The seven-band meter aggregates FFT bins into perceptually-spaced bands. The choices match common mastering-tool conventions:

Sub          20  Hz –   60 Hz
Bass         60  Hz –  250 Hz
Low-mid     250  Hz –  500 Hz
Mid         500  Hz –   2 kHz
High-mid      2 kHz –   4 kHz
Presence      4 kHz –   8 kHz
Air           8 kHz –  20 kHz

Each band reports RMS energy in dBFS, summed across all bins within the band's frequency edges. Bin spacing at 48 kHz / 4096 FFT is 11.7 Hz — fine for everything above sub-bass; the lowest band relies on the AnalyserNode's bilinear weighting for sub-bin precision.

05 · Voice quality scoring

Speech intelligibility, sibilance, noise floor

VoiceLab QA reports a composite score across four dimensions. The score is opinionated — designed for podcast and voiceover producers — and explicitly not a clinical measure.

* Using the information
1) Extract the passage from the audio documentation that begins at "Speech intelligibility, sibilance, noise" and ends after "a clinical measure.".
2) Answer these questions using the audio documentation:
(a) What frequency range does the Presence band cover?
(b) What is the bin spacing at 48 kHz / 4096 FFT?
(c) How many dimensions does the VoiceLab QA composite score cover?

* Records provided
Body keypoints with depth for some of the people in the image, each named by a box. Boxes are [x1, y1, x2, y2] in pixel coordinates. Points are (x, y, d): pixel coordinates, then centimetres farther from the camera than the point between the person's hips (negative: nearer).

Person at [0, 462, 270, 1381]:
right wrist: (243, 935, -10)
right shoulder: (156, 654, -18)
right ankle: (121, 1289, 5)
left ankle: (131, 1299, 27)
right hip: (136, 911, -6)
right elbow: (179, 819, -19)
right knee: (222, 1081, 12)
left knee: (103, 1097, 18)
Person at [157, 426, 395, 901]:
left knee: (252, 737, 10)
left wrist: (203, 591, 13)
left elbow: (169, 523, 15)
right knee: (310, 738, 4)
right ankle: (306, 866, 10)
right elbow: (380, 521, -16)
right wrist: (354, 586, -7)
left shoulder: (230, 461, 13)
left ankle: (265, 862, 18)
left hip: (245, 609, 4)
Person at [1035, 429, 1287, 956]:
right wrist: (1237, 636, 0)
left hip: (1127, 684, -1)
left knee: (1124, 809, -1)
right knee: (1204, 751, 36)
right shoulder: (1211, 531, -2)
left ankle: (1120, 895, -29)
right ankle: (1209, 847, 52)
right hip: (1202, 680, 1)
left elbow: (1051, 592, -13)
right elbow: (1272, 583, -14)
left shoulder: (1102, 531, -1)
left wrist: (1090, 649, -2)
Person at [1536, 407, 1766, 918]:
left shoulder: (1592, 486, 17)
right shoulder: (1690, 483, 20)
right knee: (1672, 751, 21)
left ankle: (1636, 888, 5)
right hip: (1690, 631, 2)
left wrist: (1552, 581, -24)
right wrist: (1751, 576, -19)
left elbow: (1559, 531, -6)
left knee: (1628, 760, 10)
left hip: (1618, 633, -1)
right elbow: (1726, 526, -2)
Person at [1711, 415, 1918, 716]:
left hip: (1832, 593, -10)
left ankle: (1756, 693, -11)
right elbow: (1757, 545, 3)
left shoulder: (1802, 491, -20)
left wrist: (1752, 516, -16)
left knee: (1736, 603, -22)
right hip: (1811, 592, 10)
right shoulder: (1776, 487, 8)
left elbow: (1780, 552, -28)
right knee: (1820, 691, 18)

* Task-by-task answers
1)
Speech intelligibility, sibilance, noise floor

VoiceLab QA reports a composite score across four dimensions. The score is opinionated — designed for podcast and voiceover producers — and explicitly not a clinical measure.

2)
(a) 4 kHz – 8 kHz
(b) 11.7 Hz
(c) Four